[Opening EXERCISE DATA section]
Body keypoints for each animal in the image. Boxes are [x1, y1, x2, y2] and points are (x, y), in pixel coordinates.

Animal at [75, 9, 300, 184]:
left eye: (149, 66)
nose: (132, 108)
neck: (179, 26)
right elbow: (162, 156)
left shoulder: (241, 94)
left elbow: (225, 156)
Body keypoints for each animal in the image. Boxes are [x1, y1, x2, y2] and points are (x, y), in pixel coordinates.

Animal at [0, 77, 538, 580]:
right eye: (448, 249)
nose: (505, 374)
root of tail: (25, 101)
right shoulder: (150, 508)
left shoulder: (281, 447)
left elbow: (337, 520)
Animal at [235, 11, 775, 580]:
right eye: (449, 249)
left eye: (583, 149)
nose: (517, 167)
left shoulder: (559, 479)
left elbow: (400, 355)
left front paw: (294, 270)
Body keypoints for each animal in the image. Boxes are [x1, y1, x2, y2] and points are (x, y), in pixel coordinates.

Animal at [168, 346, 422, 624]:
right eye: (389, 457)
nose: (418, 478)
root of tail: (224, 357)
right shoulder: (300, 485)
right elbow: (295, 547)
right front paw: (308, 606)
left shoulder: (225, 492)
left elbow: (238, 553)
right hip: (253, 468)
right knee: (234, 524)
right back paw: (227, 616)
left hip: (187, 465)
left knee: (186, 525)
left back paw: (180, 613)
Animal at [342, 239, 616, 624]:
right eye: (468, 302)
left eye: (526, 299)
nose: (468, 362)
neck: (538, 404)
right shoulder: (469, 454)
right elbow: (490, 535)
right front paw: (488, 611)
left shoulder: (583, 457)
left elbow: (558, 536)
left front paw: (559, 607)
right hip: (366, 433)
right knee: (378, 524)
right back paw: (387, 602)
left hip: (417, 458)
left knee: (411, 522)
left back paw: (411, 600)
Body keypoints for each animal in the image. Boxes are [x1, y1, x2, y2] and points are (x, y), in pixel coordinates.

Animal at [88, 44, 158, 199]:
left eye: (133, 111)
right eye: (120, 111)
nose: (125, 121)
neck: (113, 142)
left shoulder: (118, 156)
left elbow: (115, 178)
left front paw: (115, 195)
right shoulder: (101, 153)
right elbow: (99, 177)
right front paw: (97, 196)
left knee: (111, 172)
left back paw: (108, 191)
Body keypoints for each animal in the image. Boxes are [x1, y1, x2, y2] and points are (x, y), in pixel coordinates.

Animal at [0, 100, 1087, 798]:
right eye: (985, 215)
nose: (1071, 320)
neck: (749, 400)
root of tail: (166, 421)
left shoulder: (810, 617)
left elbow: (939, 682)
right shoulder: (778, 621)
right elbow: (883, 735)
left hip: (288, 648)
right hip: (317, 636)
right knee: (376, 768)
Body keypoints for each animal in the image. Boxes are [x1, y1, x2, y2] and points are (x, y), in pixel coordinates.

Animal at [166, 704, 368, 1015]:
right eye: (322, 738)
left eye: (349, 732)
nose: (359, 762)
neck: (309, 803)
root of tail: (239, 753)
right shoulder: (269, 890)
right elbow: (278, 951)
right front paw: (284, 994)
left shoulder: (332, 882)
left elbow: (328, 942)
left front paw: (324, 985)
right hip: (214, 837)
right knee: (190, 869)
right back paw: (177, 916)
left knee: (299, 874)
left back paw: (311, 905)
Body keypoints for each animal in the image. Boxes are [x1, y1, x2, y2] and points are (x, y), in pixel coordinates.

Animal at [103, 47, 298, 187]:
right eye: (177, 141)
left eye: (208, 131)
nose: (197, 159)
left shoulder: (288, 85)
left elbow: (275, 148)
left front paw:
[Closing EXERCISE DATA section]
» TASK: Above are the records; copy exactly the lines from the line with "right knee: (378, 524)" through the line with "right eye: (985, 215)", both included.

» ANSWER:
right knee: (378, 524)
right back paw: (387, 602)
left hip: (417, 458)
left knee: (411, 522)
left back paw: (411, 600)
Body keypoints for each animal in the image. Boxes are [x1, y1, x2, y2] and points are (x, y), in pixel coordinates.

Animal at [88, 44, 158, 199]:
left eye: (133, 111)
right eye: (120, 111)
nose: (125, 121)
neck: (113, 142)
left shoulder: (118, 156)
left elbow: (115, 178)
left front paw: (115, 195)
right shoulder: (101, 153)
right elbow: (99, 177)
right front paw: (97, 196)
left knee: (111, 172)
left back paw: (108, 191)
Body keypoints for each animal in the image. Boxes are [x1, y1, x2, y2] and points are (x, y), in pixel coordinates.

Animal at [0, 100, 1087, 798]:
right eye: (985, 215)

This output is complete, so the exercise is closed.